While the news media question the political experience and the policy platform of the Terminator running for governor of California, candidate Arnold Schwarzenegger (R) is due some credit for supporting youth work – and no, not just for his exemplary performance in “Kindergarten Cop.”
Last year, he put muscle behind state Proposition 49, which set aside $455 million for before- and after-school programs.
On the national level, he partnered with east L.A. youth worker Danny Hernandez to start the Afterschool All-Stars (which until last month was called the Inner City Games Foundation), a 6-year-old decentralized operation supporting out-of-school activities in 15 cities. New All-Stars CEO Frank Donahue says he has not been around his famous chairman much yet, but is impressed by what he has seen: “Just being with him, you can see he is passionate about helping kids.” Contact: www.joinarnold.com.
July was not a great month for Los Angeles Lakers star Kobe Bryant, but at least he picked up a nice award from teenagers.
The 24-year-old was charged with raping a 19-year-old concierge at an Eagle County, Colo., hotel. Bryant, who is married, has admitted to having had sex with the woman, but pleaded not guilty to the charges. Widely considered the NBA’s most wholesome and marketable talent, Bryant has lost an endorsement deal (Nutella, an international chocolate manufacturer) and might lose more lucrative agreements with Nike and Sprite.
Then last month, Bryant received a “Teen Choice Award” – voted on by teens and sponsored by FOX and AOL — for Favorite Male Athlete.
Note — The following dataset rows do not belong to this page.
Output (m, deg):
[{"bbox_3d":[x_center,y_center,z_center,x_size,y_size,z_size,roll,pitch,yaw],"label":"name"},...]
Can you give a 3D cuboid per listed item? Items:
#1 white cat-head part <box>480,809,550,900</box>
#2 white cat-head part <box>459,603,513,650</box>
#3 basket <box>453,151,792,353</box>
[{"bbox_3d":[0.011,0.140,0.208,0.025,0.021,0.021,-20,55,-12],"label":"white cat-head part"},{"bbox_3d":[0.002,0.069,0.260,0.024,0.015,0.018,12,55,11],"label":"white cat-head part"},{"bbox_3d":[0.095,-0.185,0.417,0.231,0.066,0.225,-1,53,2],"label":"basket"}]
He accepted the award in person.
Richard Nedelkoff stepped down in mid-June as director of the U.S. Department of Justice’s Bureau of Justice Assistance (BJA), which helps other department divisions, including the Office of Juvenile Justice and Delinquency Prevention. Nedelkoff spent time in Florida’s juvenile justice and family services fields before joining then-Gov. George Bush in Texas as executive director of the state criminal justice division. Camille Cain, previously Nedelkoff’s deputy, is interim director and will direct the office until Bush’s nominee, Domingo Herraiz, can be confirmed by the Senate. Herraiz is the cabinet director of state criminal justice planning for Ohio Gov. Bob Taft (R ).
Nedelkoff and his family returned to Austin, Texas, where he is starting a national consulting firm named Riga Solutions Group, according to BJA sources. Contact: BJA (202) 616-6500, www.ojp.usdoj.gov/BJA/about/index.html.
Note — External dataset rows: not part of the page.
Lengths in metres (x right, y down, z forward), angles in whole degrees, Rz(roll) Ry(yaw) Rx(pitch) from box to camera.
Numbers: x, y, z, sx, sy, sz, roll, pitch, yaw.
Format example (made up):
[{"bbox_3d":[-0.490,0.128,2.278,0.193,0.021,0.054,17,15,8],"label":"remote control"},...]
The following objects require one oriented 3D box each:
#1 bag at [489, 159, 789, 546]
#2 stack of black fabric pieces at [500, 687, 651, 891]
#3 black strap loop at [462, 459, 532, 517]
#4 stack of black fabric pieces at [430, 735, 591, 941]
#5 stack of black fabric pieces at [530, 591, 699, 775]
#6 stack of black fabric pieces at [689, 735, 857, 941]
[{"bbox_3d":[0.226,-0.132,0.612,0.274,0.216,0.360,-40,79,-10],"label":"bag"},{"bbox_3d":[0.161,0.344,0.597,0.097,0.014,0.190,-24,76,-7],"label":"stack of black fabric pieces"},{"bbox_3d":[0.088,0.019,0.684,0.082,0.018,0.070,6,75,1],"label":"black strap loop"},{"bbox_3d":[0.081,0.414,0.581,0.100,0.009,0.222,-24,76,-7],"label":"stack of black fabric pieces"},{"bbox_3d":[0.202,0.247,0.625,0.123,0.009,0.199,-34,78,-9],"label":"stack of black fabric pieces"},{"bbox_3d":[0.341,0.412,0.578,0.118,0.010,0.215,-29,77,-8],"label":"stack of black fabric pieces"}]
Noelle Bush, the 26-year-old daughter of Florida Gov. Jeb Bush, completed a drug rehabilitation program last month and was released to go home with her parents. Her sentence to treatment last year was a bitter pill to swallow for drug law reform advocates in the state. “When the governor’s daughter gets treatment and more than 10,000 other Floridians are sentenced to jail and prison each year for similar nonviolent drug offenses, there is a problem,” said Campaign for New Drug Policies Political Director Dave Fratello in a press release at the time. His group is sponsoring a citizen’s initiative to provide drug treatment to nonviolent offenders, which was approved to appear on the 2004 by the state supreme court.
Bill Bright, 81, founder of the Campus Crusade for Christ, the world’s largest Christian ministry. Bright created the organization in 1951, and served as president until 2001. Orlando, Fla.-based Campus Crusade’s says its staff of 26,000 serves people in 191 countries.
Elsie Carper, 82, known as the “institutional memory” of the 4-H. Carper served the 4-H (part of the Extension Service of the U.S. Department of Agriculture) from 1944 until 1983, planning and organizing major conferences for the organization at its Chevy Chase, Md., headquarters. Carper continued on as a 4-H historian after retiring from government work in 1983.